Thread: Report distinct wait events when waiting for WAL "operation"

Report distinct wait events when waiting for WAL "operation"

From
Andres Freund
Date:
Hi,

In a number of workloads one can see two wait events prominently:
LWLock:WALWrite and LWLock:WALInsert. Unfortunately for both that is not very
informative:

LWLock:WALWrite can be reported because there is genuine contention on the
LWLock, or, more commonly, because several backends are waiting for another to
finish IO. In the latter case we are not actually waiting to acquire the lock,
we are waiting for the lock to be released *without* then acquiring it.

LWLock:WALInsert can be reported because there are not enough WALInsert locks
(c.f. NUM_XLOGINSERT_LOCKS) or because we are waiting for another backend to
finish copying a WAL record into wal_buffers.  In the latter case we are
therefore not waiting to acquire an LWLock.


I think both of these cases are relevant to distinguish from an operational
perspective.

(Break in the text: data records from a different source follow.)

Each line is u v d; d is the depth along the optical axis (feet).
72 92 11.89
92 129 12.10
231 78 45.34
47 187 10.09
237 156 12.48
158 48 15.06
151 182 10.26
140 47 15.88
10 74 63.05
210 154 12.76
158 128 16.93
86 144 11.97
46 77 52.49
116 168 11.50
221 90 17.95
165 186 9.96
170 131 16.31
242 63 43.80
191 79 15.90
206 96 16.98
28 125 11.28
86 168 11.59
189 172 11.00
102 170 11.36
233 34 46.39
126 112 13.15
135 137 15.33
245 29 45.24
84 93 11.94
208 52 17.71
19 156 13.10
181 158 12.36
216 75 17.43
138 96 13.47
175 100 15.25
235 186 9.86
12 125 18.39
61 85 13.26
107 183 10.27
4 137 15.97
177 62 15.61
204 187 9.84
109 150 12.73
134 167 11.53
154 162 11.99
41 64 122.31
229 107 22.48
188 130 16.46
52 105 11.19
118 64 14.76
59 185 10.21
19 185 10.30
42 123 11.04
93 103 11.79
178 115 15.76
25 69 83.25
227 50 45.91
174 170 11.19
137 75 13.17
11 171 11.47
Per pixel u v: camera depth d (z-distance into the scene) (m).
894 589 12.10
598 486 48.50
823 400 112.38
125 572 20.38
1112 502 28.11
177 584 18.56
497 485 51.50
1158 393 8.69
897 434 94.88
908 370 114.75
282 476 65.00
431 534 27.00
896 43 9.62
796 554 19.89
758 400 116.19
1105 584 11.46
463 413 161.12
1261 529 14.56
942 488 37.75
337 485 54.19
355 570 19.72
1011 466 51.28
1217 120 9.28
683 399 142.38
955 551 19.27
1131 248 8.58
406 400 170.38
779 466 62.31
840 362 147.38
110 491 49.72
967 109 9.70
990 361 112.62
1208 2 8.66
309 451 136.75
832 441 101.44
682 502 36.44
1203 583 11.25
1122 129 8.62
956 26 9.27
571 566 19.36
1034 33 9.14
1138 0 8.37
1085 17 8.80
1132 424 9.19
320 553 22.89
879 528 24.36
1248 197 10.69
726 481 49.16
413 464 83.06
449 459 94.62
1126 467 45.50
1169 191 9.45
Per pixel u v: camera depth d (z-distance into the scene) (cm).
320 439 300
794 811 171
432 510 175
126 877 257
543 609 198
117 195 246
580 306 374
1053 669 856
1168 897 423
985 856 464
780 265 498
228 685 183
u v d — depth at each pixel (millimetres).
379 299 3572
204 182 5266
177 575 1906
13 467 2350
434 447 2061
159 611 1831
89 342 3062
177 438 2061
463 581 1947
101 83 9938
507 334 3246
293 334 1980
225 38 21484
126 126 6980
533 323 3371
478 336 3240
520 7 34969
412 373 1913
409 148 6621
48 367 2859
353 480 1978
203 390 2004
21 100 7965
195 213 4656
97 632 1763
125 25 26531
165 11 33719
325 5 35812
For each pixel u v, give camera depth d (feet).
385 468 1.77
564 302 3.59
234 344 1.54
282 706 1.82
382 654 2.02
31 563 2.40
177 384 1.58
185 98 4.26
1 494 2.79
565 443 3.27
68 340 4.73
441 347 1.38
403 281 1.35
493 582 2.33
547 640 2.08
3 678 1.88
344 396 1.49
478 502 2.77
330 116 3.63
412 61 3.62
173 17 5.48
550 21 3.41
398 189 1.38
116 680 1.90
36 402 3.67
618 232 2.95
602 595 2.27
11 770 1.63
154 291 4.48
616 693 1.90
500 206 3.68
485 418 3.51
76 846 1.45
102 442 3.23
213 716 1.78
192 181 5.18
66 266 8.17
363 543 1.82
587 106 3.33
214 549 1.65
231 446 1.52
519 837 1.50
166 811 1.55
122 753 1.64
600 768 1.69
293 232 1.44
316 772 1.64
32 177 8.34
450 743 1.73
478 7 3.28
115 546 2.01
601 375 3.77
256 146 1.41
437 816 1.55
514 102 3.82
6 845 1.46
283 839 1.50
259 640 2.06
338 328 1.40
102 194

Secondarily, I've received many questions about making those
locks more scalable / granular, when in most of the cases the issue was not
actual lock contention.

Today it's surprisingly hard to figure out whether the issue is lock
contention or the speed of copying buffers for WAL insert locks / computing
the last prc of the CRC checksum.


Therefore I'm proposing that LWLockAcquireOrWait() and LWLockWaitForVar() not
use the "generic" LWLockReportWaitStart(), but use caller provided wait
events.  The attached patch adds two new wait events for the existing callers.

I waffled a bit about which wait event section to add these to. Ended up with
"IPC", but would be happy to change that.

WAIT_EVENT_WAL_WAIT_INSERT  WALWaitInsert   "Waiting for WAL record to be copied into buffers."
WAIT_EVENT_WAL_WAIT_WRITE   WALWaitWrite    "Waiting for WAL buffers to be written or flushed to disk."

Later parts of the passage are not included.